To be able to recover from a life insurance policy a person has to be named as a beneficiary, the majority of the time. However, even if a person is named as a beneficiary they still have to have an insurable interest in the deceased to be able to recover.
As stated in the 1942, Texas Supreme Court opinion, Drane v. Jefferson Standard Life Ins. Co., “A person that has a reasonable expectation of pecuniary benefit or advantage from the insured’s continued life has an insurable interest.”
In the Drane case, although not related by blood or marriage to Harry Ezell, Jr., not indebted to him in any way, his godmother Dorothy Drane named him as beneficiary in two policies. Upon her death, the executor of her estate, her brother, asserted that Ezell had no insurable interest.
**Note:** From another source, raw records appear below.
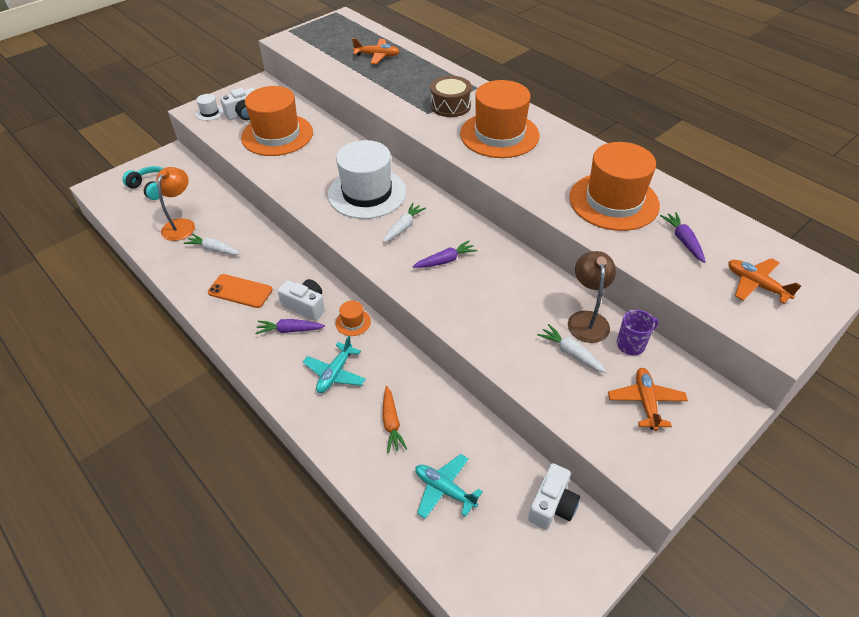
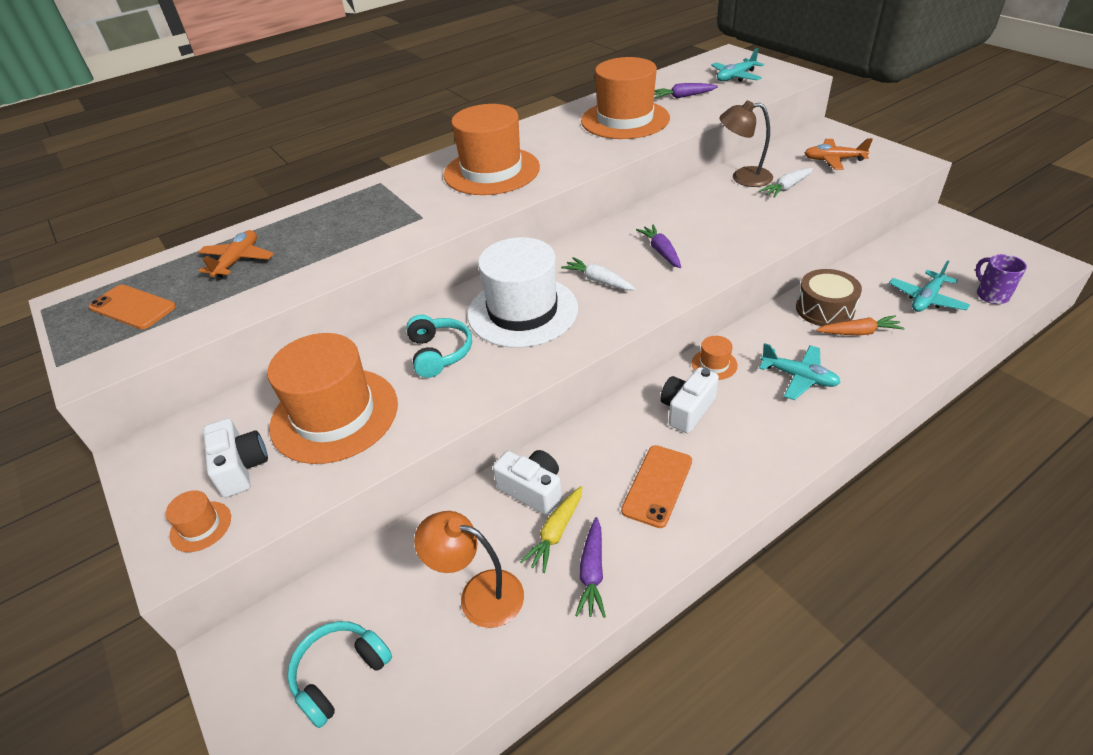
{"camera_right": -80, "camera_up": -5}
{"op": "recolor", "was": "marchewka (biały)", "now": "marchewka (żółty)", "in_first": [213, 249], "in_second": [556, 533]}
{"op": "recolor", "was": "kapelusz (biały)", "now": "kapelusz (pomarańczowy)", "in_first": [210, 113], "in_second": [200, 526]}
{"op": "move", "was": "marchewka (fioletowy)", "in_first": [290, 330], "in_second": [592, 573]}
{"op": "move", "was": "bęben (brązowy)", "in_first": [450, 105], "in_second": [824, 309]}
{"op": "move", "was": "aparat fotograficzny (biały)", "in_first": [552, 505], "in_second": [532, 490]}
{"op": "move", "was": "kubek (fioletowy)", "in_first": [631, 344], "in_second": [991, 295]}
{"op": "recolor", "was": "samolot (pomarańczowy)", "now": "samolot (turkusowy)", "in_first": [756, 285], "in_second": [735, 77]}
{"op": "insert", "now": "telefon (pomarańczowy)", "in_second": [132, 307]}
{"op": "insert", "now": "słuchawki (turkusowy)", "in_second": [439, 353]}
The facts showed that Miss Drane had bought clothes for the boy for fifteen years, had paid for his medical care, had cared for him while his mother was ill, had taken him on vacations, and sadly was killed in a wreck as she drove to visit him his freshman year in college, “taking him a radio, a cap and an apple pie.” The court concluded that Ezell did have an insurable interest based on a reasonable expectation of pecuniary benefit and advantage from Miss Drane’s continued life. “We think that when Dorothy Drane was killed ‘his temporal affairs, his just hopes and well grounded expectations of support, of patronage, and advantage in life’ were impaired …. It is inconceivable, under the facts of this record, that he would ever have been tempted to destroy her life in order to collect the proceeds of the two policies in suit.”
The Drane case presents a unique set of facts but also points out or illustrates what the Courts look at when seeing whether or not a person has an insurable interest in the life of another.